I am not so sure it's a "big if".
After all, the history of AI, though trapped in the IF-THEN world of expert systems, was about working with so-called "world models". They are not new.
Bayesian belief networks are about world models, and they are not trapped by the idea that all you need is "attention" while running rampant around word vectors, which are by no means world models of anything.
Perhaps a truly important, but overlooked set of experiments were those conducted by Douglas Lenat, starting with his PhD project called AM - for Automated Mathematician. It was, in fact, an expert system, but not one trained on world models, but instead, with rules on "how to think". AM was just given some random collections of information, and, new to it but not to society, it discovered prime numbers, and other oddities.
He did his postdoc with Herb Simon and came out with an upgraded AM called Eurisko, which, unlike AM, was given real-world things to think about.

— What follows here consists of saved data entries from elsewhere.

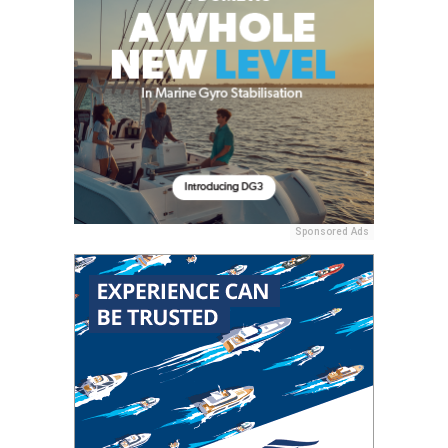
Sponsored Ads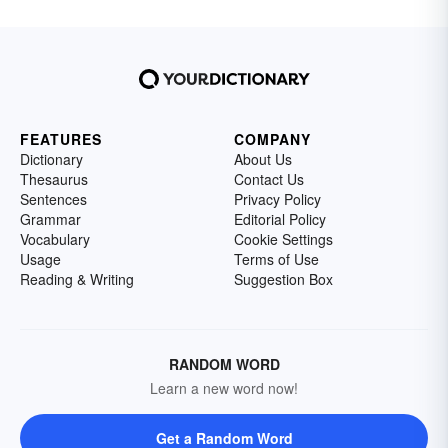
FEATURES
COMPANY
Dictionary
About Us
Thesaurus
Contact Us
Sentences
Privacy Policy
Grammar
Editorial Policy
Vocabulary
Cookie Settings
Usage
Terms of Use
Reading & Writing
Suggestion Box
RANDOM WORD
Learn a new word now!
Get a Random Word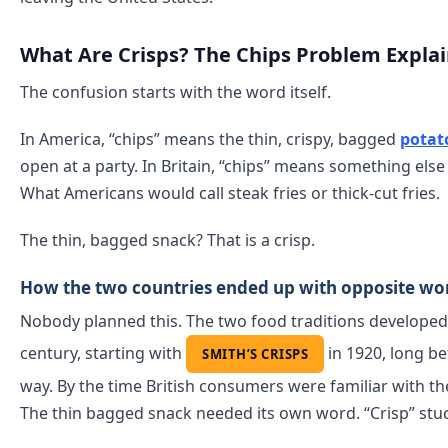
What Are Crisps? The Chips Problem Expla
The confusion starts with the word itself.
In America, “chips” means the thin, crispy, bagged
potat
open at a party. In Britain, “chips” means something else 
What Americans would call steak fries or thick-cut fries.
The thin, bagged snack? That is a crisp.
How the two countries ended up with opposite wo
Nobody planned this. The two food traditions developed s
century, starting with
in 1920, long be
SMITH’S CRISPS
way. By the time British consumers were familiar with t
The thin bagged snack needed its own word. “Crisp” stuc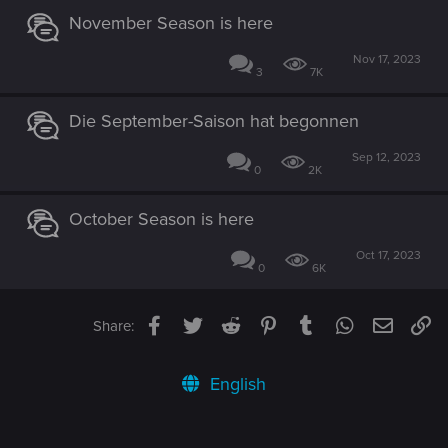
November Season is here
Nov 17, 2023
3
7K
Die September-Saison hat begonnen
Sep 12, 2023
0
2K
October Season is here
Oct 17, 2023
0
6K
Facebook
Twitter
Reddit
Pinterest
Tumblr
WhatsApp
Email
Li
Share:
English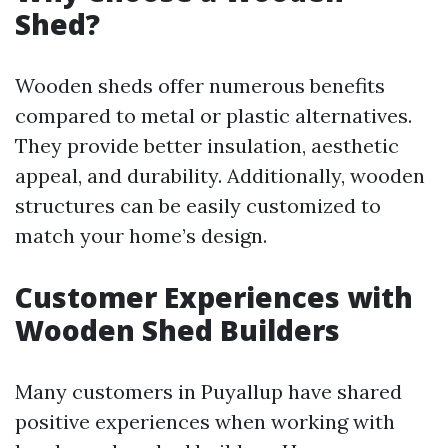
Shed?
Wooden sheds offer numerous benefits
compared to metal or plastic alternatives.
They provide better insulation, aesthetic
appeal, and durability. Additionally, wooden
structures can be easily customized to
match your home’s design.
Customer Experiences with
Wooden Shed Builders
Many customers in Puyallup have shared
positive experiences when working with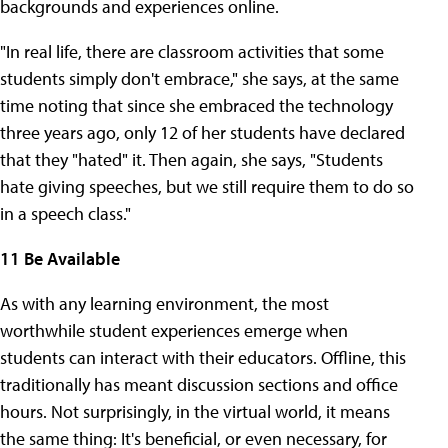
backgrounds and experiences online.
"In real life, there are classroom activities that some
students simply don't embrace," she says, at the same
time noting that since she embraced the technology
three years ago, only 12 of her students have declared
that they "hated" it. Then again, she says, "Students
hate giving speeches, but we still require them to do so
in a speech class."
11 Be Available
As with any learning environment, the most
worthwhile student experiences emerge when
students can interact with their educators. Offline, this
traditionally has meant discussion sections and office
hours. Not surprisingly, in the virtual world, it means
the same thing: It's beneficial, or even necessary, for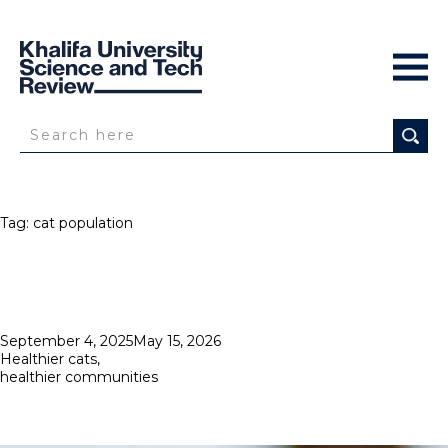
Tag:
cat population
Posted
September 4, 2025
May 15, 2026
on
Healthier cats,
healthier communities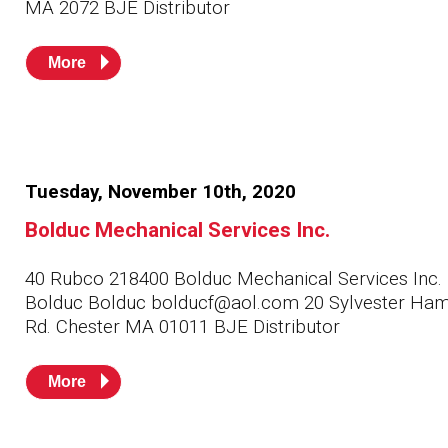
MA 2072 BJE Distributor
More
Tuesday, November 10th, 2020
Bolduc Mechanical Services Inc.
40 Rubco 218400 Bolduc Mechanical Services Inc.
Bolduc Bolduc bolducf@aol.com 20 Sylvester Ham
Rd. Chester MA 01011 BJE Distributor
More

It's first exercise was that of designing a navy capable of winning a game (Traveller's) which had the winning rule: last boat in the water wins. Eurisko discovered a heuristic which said that it's frequently valuable to explore both extremes of some continuum, but back up just a little. So, it's opening game was a truly massive, heavily armored ship, and a tiny unarmed speedboat. All players saw that and surrendered. They changed some rules and Eurisko came back with a ship which had the ability to immediately replace damaged equipment and sailors from below deck - thus, not loosing fleet agility capabilities, and a flying boat. Again, surrender.
The next task was to answer the question: how can we save one transistor per gate in VLSI design. Eurisko decided that the fundamentally 2-dimensional nature of chip design was ripe for a third dimension; doing so saved one transistor per gate. On a billion-gate chip, that's a lot. Carver Mead built one to show it could work.
So, through my lens, "returning" to world models is a truly reasonable way to move forward.
They were used in DeepMind's protein folding platform to enormous advantage.